- _Vorliegender Text_

Die Radikaldemokratische Partei, die demnächst von dem Arader Schriftsteller Alexandru Pecican ins Leben gerufen werden soll, orientiert sich am italienischen Modell der Radikalen Partei. Insgesamt sind es jetzt schon 18 Parteien, die bei den Wahlen um die Gunst der Wähler werben wollen. Unmut verursacht bei allen oppositionellen Strömungen der Mangel an Papier, an Kopier- und Schreibmaschinen, an unabhängigen Druckmöglichkeiten. Die Druckereien sind nämlich noch immer kontrolliert durch die Front, ebenso wie Radio und Fernsehen. Trotz aller Versicherungen, die Zensur sei aufgehoben, stoßen alle, die etwas selbständig unternehmen wollen, an die Grenze der neuen Macht.

- _Gespeicherte Daten_

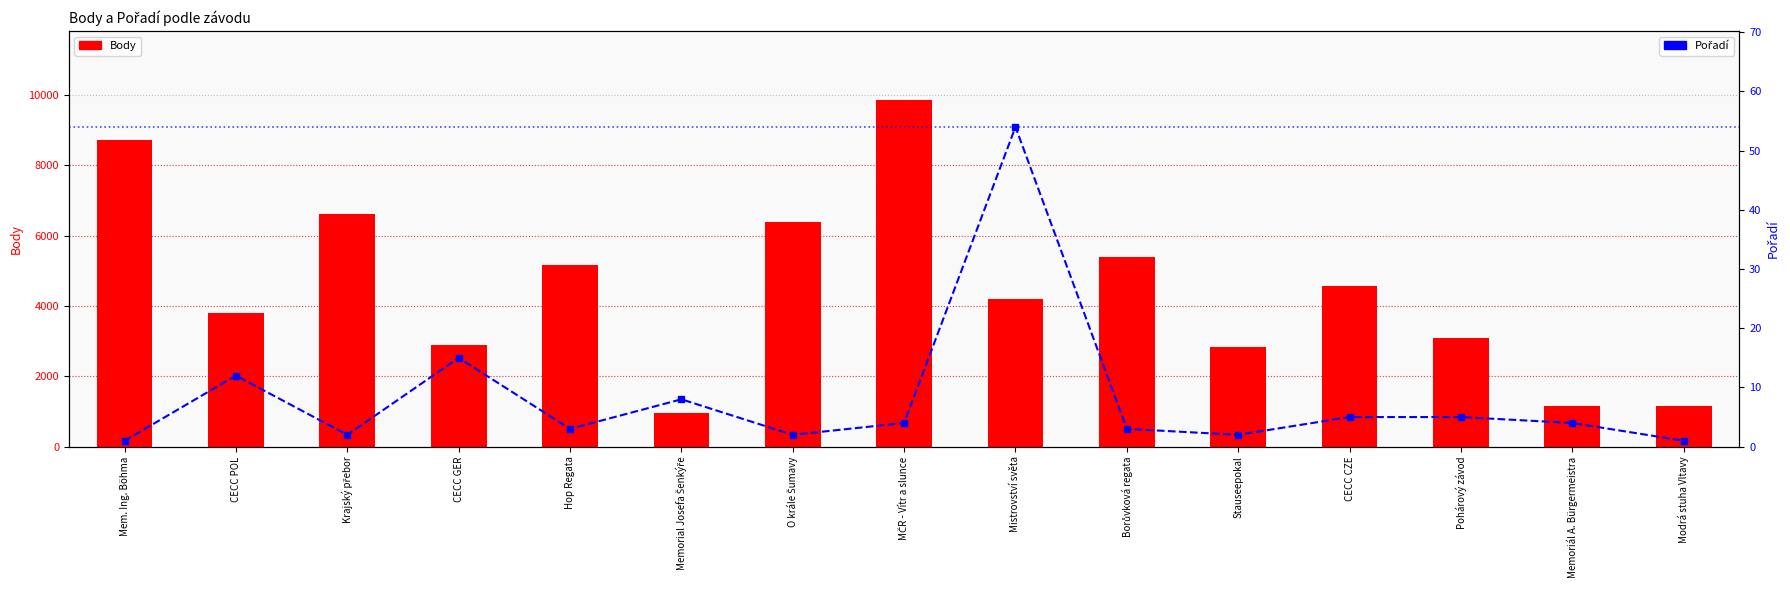

What are all the series names shown in the legend?

Body, Pořadí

- _Aufgabenstellung_
A) Zähle alles auf, woran es den oppositionellen Strömungen laut dem vorliegenden Text mangelt.
B) Schreibe den vorliegenden Text über die neuen Parteien vor den Wahlen weiter, beginnend nach seinem letzten Satz.
Die Daten stammen aus einer anderen Quelle.

- _Lösungen_
A) Papier, Kopiermaschinen, Schreibmaschinen, unabhängige Druckmöglichkeiten

B)
So fordert die erwähnte Studentendelegation von der Front, endlich eine im Polytechnikum stattgefundene und vom Fernsehen aufgezeichnete Debatte zu übertragen, in der unter anderem auch der Rücktritt von Fortuna gefordert wurde. Statt dessen werden den Zuschauern die Ceausescu-Villen in Temeswar gezeigt, der ehemalige Vorsitzende einer landwirtschaftlichen Muster-Produktionsgenossenschaft, Ioan Josu ( „Held der neuen Argrarrevolution“ unter Ceausescu), ebenso einige Verkäufer, die Lebensmittel gehortet haben.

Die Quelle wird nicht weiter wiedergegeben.